▶ _Questions_:
1. Name the weeds that the lawn care forum thread says the Trimec Southern spray was meant to kill.
2. Carry on the lawn care forum thread from the last sentence shown.

▶ _Text shown_:
*** Block opens ***
After the mow I'm at 2 inches. So I'm a "rule breaker". The lazy man's grass is doubling in height each week.

I also need to learn how to sharpen my mower blade or get a new one. I can see a lot of damage to the leef blades.



Here's a pic of the lawn. The fert app last week seemed to have filled in a lot of the thin spots. In other parts of the yard I'm seeing a lot of new runners.

Temps were abnormally cool 81 degrees and overcast so I sprayed .45 oz per 1000 of Trimec Southern to kill some Virginia Buttonweed, Chamberbitter, and Garden Spurge.


----------



## Crabbychas (Apr 25, 2018)

Wow, nice lawn! As for the mower blade, it is probably fine. Cutting off that much material in one go can bog down the mower and cause tearing in my experience.


----------



## TigerKnight (Apr 13, 2019)

starkus said:


> July 1st - 2nd Round of Fert
> 
> The effects of my 1st round of fertilizer were long gone. I felt like spreading a small quantity like 5lbs per thousand was hard to do evenly with a spreader, and I had screwed up and bought powdered potassium sulfate. Luckily there had been a bunch of content on liquid fertilizer.
*** Block closes ***
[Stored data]
*** Block opens ***
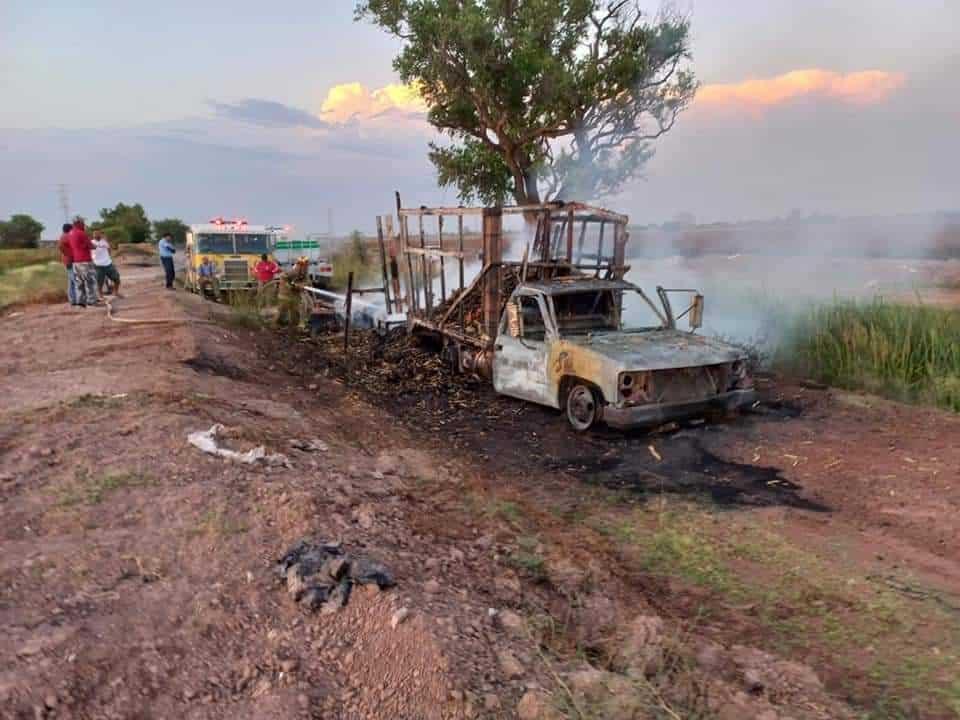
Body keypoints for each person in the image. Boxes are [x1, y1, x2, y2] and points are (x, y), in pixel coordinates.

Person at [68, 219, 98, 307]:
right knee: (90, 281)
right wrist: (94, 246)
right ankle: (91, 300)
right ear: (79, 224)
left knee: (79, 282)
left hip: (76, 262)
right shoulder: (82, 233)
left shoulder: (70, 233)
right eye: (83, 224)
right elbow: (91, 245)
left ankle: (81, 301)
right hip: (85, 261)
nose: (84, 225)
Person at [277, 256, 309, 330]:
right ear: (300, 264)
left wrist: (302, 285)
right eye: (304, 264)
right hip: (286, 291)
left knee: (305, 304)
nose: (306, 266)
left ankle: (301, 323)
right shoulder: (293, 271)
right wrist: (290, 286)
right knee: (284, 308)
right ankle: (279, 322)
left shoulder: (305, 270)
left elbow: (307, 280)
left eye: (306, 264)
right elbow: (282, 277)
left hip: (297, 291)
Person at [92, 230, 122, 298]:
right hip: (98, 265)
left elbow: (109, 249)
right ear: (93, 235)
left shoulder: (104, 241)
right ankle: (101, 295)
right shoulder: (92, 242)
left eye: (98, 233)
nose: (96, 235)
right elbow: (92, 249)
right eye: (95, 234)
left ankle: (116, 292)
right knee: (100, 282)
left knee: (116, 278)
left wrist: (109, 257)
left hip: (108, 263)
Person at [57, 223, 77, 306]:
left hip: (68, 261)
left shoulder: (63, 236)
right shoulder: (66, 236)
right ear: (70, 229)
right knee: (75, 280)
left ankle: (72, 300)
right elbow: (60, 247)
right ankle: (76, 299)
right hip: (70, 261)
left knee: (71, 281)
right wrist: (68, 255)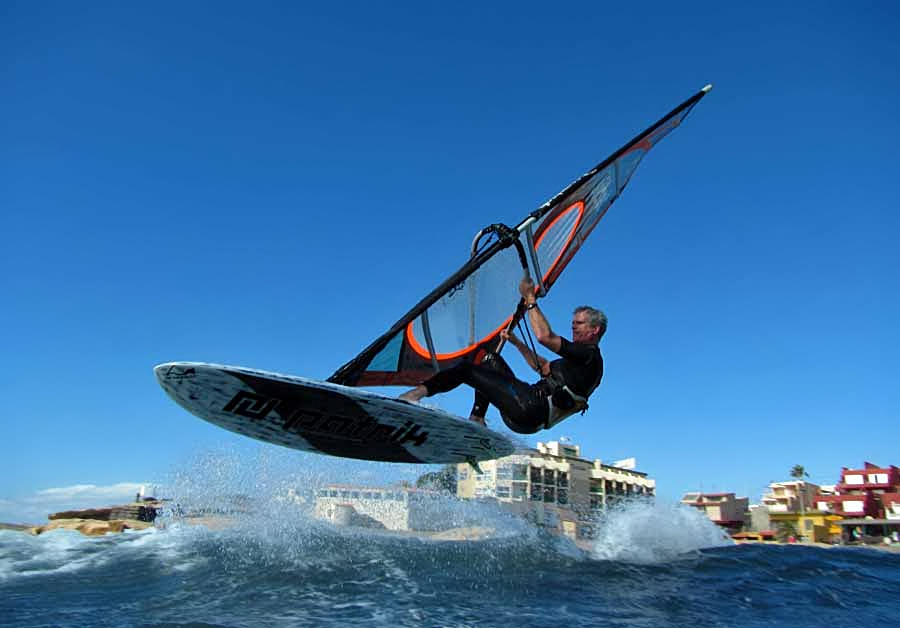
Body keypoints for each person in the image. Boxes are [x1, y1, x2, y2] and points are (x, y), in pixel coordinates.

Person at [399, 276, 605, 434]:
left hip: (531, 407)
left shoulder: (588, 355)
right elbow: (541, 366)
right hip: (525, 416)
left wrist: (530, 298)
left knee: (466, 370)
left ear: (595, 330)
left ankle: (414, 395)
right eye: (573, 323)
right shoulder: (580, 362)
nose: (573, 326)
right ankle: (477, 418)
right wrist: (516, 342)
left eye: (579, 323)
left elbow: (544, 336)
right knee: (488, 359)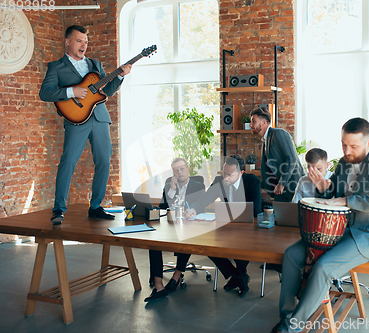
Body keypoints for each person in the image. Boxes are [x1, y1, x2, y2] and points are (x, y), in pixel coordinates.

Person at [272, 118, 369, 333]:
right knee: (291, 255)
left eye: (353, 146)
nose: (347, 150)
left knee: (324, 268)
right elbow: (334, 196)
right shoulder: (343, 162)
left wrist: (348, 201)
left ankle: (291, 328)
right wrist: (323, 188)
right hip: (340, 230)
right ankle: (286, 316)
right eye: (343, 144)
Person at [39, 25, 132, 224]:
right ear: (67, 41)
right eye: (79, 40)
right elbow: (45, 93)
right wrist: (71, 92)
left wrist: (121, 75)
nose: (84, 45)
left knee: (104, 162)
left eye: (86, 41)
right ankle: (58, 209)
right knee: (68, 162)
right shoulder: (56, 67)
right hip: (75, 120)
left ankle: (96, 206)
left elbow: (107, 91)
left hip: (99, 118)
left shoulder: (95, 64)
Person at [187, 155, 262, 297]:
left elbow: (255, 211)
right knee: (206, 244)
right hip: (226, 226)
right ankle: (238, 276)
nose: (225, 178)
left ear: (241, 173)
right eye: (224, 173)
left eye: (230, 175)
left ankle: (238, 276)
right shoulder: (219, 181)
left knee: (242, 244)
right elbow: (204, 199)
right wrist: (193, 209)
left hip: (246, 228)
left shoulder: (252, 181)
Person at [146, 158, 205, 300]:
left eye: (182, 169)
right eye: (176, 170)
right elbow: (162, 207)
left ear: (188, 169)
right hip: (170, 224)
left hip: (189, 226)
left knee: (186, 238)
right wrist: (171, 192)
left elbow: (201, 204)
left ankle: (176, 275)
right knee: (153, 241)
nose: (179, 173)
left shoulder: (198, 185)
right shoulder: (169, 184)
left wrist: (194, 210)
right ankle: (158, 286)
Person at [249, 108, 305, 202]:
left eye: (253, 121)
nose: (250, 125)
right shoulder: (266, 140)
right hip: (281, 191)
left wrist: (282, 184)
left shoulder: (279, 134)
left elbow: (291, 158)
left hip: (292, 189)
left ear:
*** Block closes ***
▶ _Outputs by task_:
1. Virginia Buttonweed, Chamberbitter, and Garden Spurge

2.
> 
> ...


Do you have any tips on dissolving the AS and SOP in the water? I used one of those mixers attached to my drill in a 5 gallon bucket, but was not able to dissolve it as well as I would like. The solution stopped up my 4 gal. Lesco backpack sprayer at the filter prior to the trigger. I read that using warm water may help and I will try that next time.

Also, were you happy with the results of spoon feeding with AS last season?

Thanks!


----------



## Jrich (Jul 9, 2018)

How many lbs of AS were you trying to dissolve? SOP will not dissolve, unless you are using the special kind of SOP and even then you can't dissolve that much.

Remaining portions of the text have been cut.